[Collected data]
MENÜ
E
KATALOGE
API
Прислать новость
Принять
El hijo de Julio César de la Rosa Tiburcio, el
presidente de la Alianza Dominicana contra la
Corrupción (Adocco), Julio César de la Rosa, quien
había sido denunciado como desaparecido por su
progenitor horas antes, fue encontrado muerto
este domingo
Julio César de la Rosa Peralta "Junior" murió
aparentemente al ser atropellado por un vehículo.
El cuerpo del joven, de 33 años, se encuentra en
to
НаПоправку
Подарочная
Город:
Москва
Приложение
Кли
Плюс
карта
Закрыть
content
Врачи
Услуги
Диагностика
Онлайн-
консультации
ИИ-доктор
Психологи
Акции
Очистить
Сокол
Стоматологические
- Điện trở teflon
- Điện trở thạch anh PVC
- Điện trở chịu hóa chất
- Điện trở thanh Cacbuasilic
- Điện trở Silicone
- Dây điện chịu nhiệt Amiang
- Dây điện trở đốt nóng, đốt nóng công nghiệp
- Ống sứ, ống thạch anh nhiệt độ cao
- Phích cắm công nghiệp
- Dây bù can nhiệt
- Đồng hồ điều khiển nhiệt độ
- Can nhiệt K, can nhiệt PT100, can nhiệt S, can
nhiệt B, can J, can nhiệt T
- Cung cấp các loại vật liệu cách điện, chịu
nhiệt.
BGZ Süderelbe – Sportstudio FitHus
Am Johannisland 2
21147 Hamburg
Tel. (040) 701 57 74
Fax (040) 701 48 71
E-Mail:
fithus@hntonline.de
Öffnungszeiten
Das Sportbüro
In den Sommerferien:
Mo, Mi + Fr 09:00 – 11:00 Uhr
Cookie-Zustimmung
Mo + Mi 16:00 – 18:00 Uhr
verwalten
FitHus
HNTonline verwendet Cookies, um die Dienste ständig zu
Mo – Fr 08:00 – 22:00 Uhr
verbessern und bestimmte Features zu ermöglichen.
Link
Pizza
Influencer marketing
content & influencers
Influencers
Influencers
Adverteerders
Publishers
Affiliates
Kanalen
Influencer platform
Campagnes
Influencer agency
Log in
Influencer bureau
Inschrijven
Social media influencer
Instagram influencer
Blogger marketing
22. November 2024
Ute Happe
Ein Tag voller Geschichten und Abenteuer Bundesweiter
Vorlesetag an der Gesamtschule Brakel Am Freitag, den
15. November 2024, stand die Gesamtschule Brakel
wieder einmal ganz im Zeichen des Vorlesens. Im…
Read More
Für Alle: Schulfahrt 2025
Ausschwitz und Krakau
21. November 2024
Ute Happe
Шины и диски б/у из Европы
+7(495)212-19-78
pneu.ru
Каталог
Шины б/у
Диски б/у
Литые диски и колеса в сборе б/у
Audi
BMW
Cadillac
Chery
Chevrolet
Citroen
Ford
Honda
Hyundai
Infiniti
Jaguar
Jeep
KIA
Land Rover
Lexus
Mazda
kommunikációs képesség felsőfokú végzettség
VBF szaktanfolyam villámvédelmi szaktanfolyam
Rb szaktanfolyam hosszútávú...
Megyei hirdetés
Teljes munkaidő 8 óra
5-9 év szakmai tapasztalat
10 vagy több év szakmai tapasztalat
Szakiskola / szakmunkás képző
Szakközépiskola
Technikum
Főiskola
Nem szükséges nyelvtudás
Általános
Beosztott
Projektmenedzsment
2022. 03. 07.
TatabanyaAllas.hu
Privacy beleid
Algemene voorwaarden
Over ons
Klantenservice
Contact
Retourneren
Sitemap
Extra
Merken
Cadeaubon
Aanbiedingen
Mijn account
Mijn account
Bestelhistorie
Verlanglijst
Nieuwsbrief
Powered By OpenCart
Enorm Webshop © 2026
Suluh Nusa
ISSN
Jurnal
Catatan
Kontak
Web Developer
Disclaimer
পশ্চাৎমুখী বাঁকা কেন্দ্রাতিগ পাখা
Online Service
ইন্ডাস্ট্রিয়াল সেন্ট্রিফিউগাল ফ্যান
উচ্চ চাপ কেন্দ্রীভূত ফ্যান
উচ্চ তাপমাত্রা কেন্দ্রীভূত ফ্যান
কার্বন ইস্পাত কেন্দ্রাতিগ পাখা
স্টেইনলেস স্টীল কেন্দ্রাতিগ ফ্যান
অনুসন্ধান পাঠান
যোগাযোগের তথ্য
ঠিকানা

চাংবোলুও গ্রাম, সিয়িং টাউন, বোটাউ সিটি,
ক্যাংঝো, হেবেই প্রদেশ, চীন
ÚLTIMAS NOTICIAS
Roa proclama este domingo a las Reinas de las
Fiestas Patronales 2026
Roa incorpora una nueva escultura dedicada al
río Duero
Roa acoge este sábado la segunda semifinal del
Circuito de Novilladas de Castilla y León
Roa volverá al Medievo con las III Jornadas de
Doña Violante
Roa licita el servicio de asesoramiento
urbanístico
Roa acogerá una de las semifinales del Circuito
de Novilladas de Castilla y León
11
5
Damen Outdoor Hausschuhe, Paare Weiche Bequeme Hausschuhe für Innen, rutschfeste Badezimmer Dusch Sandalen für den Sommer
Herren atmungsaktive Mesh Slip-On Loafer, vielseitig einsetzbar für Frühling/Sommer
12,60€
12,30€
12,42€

• WHAT THE TASK ASKS
Reproduce all of the records above, replacing every occurrence of "Hausschuhe" with "Pantoffeln" and leaving everything else unchanged.

• OUTPUT FOR THIS TASK
MENÜ
E
KATALOGE
API
Прислать новость
Принять
El hijo de Julio César de la Rosa Tiburcio, el
presidente de la Alianza Dominicana contra la
Corrupción (Adocco), Julio César de la Rosa, quien
había sido denunciado como desaparecido por su
progenitor horas antes, fue encontrado muerto
este domingo
Julio César de la Rosa Peralta "Junior" murió
aparentemente al ser atropellado por un vehículo.
El cuerpo del joven, de 33 años, se encuentra en
to
НаПоправку
Подарочная
Город:
Москва
Приложение
Кли
Плюс
карта
Закрыть
content
Врачи
Услуги
Диагностика
Онлайн-
консультации
ИИ-доктор
Психологи
Акции
Очистить
Сокол
Стоматологические
- Điện trở teflon
- Điện trở thạch anh PVC
- Điện trở chịu hóa chất
- Điện trở thanh Cacbuasilic
- Điện trở Silicone
- Dây điện chịu nhiệt Amiang
- Dây điện trở đốt nóng, đốt nóng công nghiệp
- Ống sứ, ống thạch anh nhiệt độ cao
- Phích cắm công nghiệp
- Dây bù can nhiệt
- Đồng hồ điều khiển nhiệt độ
- Can nhiệt K, can nhiệt PT100, can nhiệt S, can
nhiệt B, can J, can nhiệt T
- Cung cấp các loại vật liệu cách điện, chịu
nhiệt.
BGZ Süderelbe – Sportstudio FitHus
Am Johannisland 2
21147 Hamburg
Tel. (040) 701 57 74
Fax (040) 701 48 71
E-Mail:
fithus@hntonline.de
Öffnungszeiten
Das Sportbüro
In den Sommerferien:
Mo, Mi + Fr 09:00 – 11:00 Uhr
Cookie-Zustimmung
Mo + Mi 16:00 – 18:00 Uhr
verwalten
FitHus
HNTonline verwendet Cookies, um die Dienste ständig zu
Mo – Fr 08:00 – 22:00 Uhr
verbessern und bestimmte Features zu ermöglichen.
Link
Pizza
Influencer marketing
content & influencers
Influencers
Influencers
Adverteerders
Publishers
Affiliates
Kanalen
Influencer platform
Campagnes
Influencer agency
Log in
Influencer bureau
Inschrijven
Social media influencer
Instagram influencer
Blogger marketing
22. November 2024
Ute Happe
Ein Tag voller Geschichten und Abenteuer Bundesweiter
Vorlesetag an der Gesamtschule Brakel Am Freitag, den
15. November 2024, stand die Gesamtschule Brakel
wieder einmal ganz im Zeichen des Vorlesens. Im…
Read More
Für Alle: Schulfahrt 2025
Ausschwitz und Krakau
21. November 2024
Ute Happe
Шины и диски б/у из Европы
+7(495)212-19-78
pneu.ru
Каталог
Шины б/у
Диски б/у
Литые диски и колеса в сборе б/у
Audi
BMW
Cadillac
Chery
Chevrolet
Citroen
Ford
Honda
Hyundai
Infiniti
Jaguar
Jeep
KIA
Land Rover
Lexus
Mazda
kommunikációs képesség felsőfokú végzettség
VBF szaktanfolyam villámvédelmi szaktanfolyam
Rb szaktanfolyam hosszútávú...
Megyei hirdetés
Teljes munkaidő 8 óra
5-9 év szakmai tapasztalat
10 vagy több év szakmai tapasztalat
Szakiskola / szakmunkás képző
Szakközépiskola
Technikum
Főiskola
Nem szükséges nyelvtudás
Általános
Beosztott
Projektmenedzsment
2022. 03. 07.
TatabanyaAllas.hu
Privacy beleid
Algemene voorwaarden
Over ons
Klantenservice
Contact
Retourneren
Sitemap
Extra
Merken
Cadeaubon
Aanbiedingen
Mijn account
Mijn account
Bestelhistorie
Verlanglijst
Nieuwsbrief
Powered By OpenCart
Enorm Webshop © 2026
Suluh Nusa
ISSN
Jurnal
Catatan
Kontak
Web Developer
Disclaimer
পশ্চাৎমুখী বাঁকা কেন্দ্রাতিগ পাখা
Online Service
ইন্ডাস্ট্রিয়াল সেন্ট্রিফিউগাল ফ্যান
উচ্চ চাপ কেন্দ্রীভূত ফ্যান
উচ্চ তাপমাত্রা কেন্দ্রীভূত ফ্যান
কার্বন ইস্পাত কেন্দ্রাতিগ পাখা
স্টেইনলেস স্টীল কেন্দ্রাতিগ ফ্যান
অনুসন্ধান পাঠান
যোগাযোগের তথ্য
ঠিকানা

চাংবোলুও গ্রাম, সিয়িং টাউন, বোটাউ সিটি,
ক্যাংঝো, হেবেই প্রদেশ, চীন
ÚLTIMAS NOTICIAS
Roa proclama este domingo a las Reinas de las
Fiestas Patronales 2026
Roa incorpora una nueva escultura dedicada al
río Duero
Roa acoge este sábado la segunda semifinal del
Circuito de Novilladas de Castilla y León
Roa volverá al Medievo con las III Jornadas de
Doña Violante
Roa licita el servicio de asesoramiento
urbanístico
Roa acogerá una de las semifinales del Circuito
de Novilladas de Castilla y León
11
5
Damen Outdoor Pantoffeln, Paare Weiche Bequeme Pantoffeln für Innen, rutschfeste Badezimmer Dusch Sandalen für den Sommer
Herren atmungsaktive Mesh Slip-On Loafer, vielseitig einsetzbar für Frühling/Sommer
12,60€
12,30€
12,42€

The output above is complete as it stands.